In Court, Lawyer Calls E.C.B. Bond Plan ‘an Egregious Extension’ of Powers 

ECB headquarters are pictured prior to the bank's monthly news conference in Frankfurt

In legal news, Europe’s highest appeals court began hearing arguments on Tuesday morning on a suit that aims to block a European Central Bank bond-buying program that has never been deployed — but whose mere announcement two years ago was widely credited with helping rescue the eurozone from market forces that could have destroyed it.

The central bank was seeking approval for “an egregious extension of its powers,” Dietrich Murswiek, a lawyer for one of the plaintiffs, told judges at the Court of Justice of the European Union in Luxembourg. The policy could cost member states “billions of euros,” he said.

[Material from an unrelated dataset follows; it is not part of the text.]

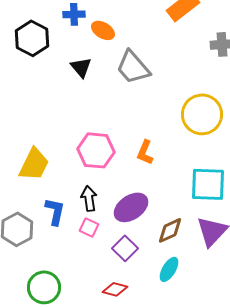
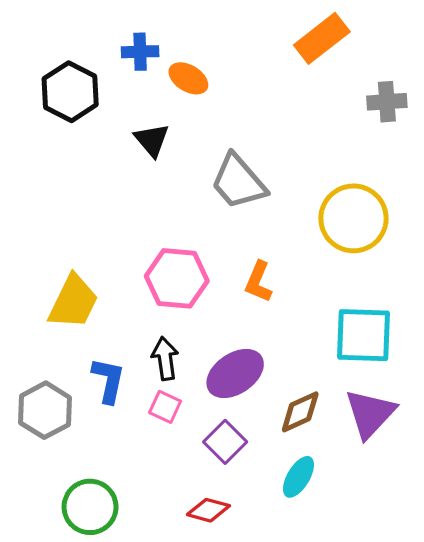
gray trapezoid: (133, 67) -> (238, 182), moved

The Court of Justice is not expected to rule until next year on the lawsuit, brought by a group of disgruntled Germans. But analysts will be listening closely on Tuesday for indications of how the judges may be thinking about the legal issues.
“The discussion and specifically questions posed by the E.U. judges to the parties involved during the hearing might give some early insight on their views,” Thomas Harjes, an analyst at Barclays, said in a note to investors.

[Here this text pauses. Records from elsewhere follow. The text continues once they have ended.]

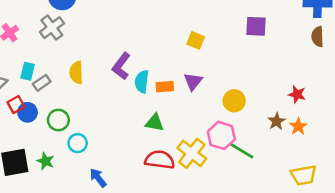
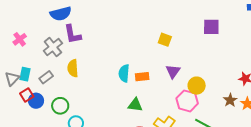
gray cross: (52, 28) -> (53, 47), moved
purple L-shape: (121, 66) -> (72, 34), moved, turned -45
cyan rectangle: (28, 71) -> (25, 74), moved
purple triangle: (193, 82) -> (173, 71), moved
pink hexagon: (221, 135) -> (187, 101), moved

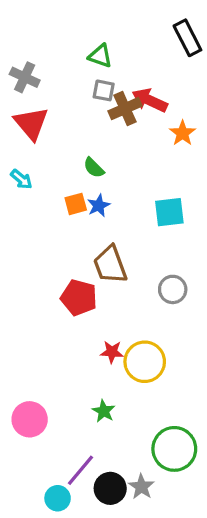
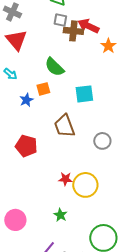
brown cross: (125, 109) -> (73, 31), turned 30
green semicircle: (94, 168) -> (54, 67), size x1.5
blue star: (99, 206) -> (26, 100), moved
cyan square: (169, 212) -> (84, 94), moved
red pentagon: (79, 298) -> (26, 146), moved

But Germans would never have approved European Union treaties if they had known they would allow the sharing of debt among member states, Mr. Murswiek told the court. He criticized the central bank for viewing “economic expediencies as the only thing worth caring about.”

The mere threat of intervention by the European Central Bank was enough to tame financial markets, and the bank never had to buy any bonds as part of that program.

The suit, brought by a group of university professors as well as about 30,000 citizens who oppose using German funds to prop up the euro, was initially heard by the German constitutional court, which referred it to the Court of Justice of the European Union.

There has been a surge of discontent in Germany toward policies of the European Central Bank. In recent state elections, an anti-euro party, the Alternative for Germany, has been siphoning votes from Chancellor Angela Merkel’s Christian Democrats.

Many Germans fear that they would wind up paying if the European Central Bank buys government bonds from eurozone countries that later default. The central bank has already announced its intention to begin large-scale purchases of private-sector securities, and many analysts expect purchases of government bonds to begin next year.

“What worries me,” Jens Weidmann, the Bundesbank president, said in Bielefeld, Germany, “is the danger that debt securities of poor quality could be purchased. It could also be the case that excessive prices could be paid.”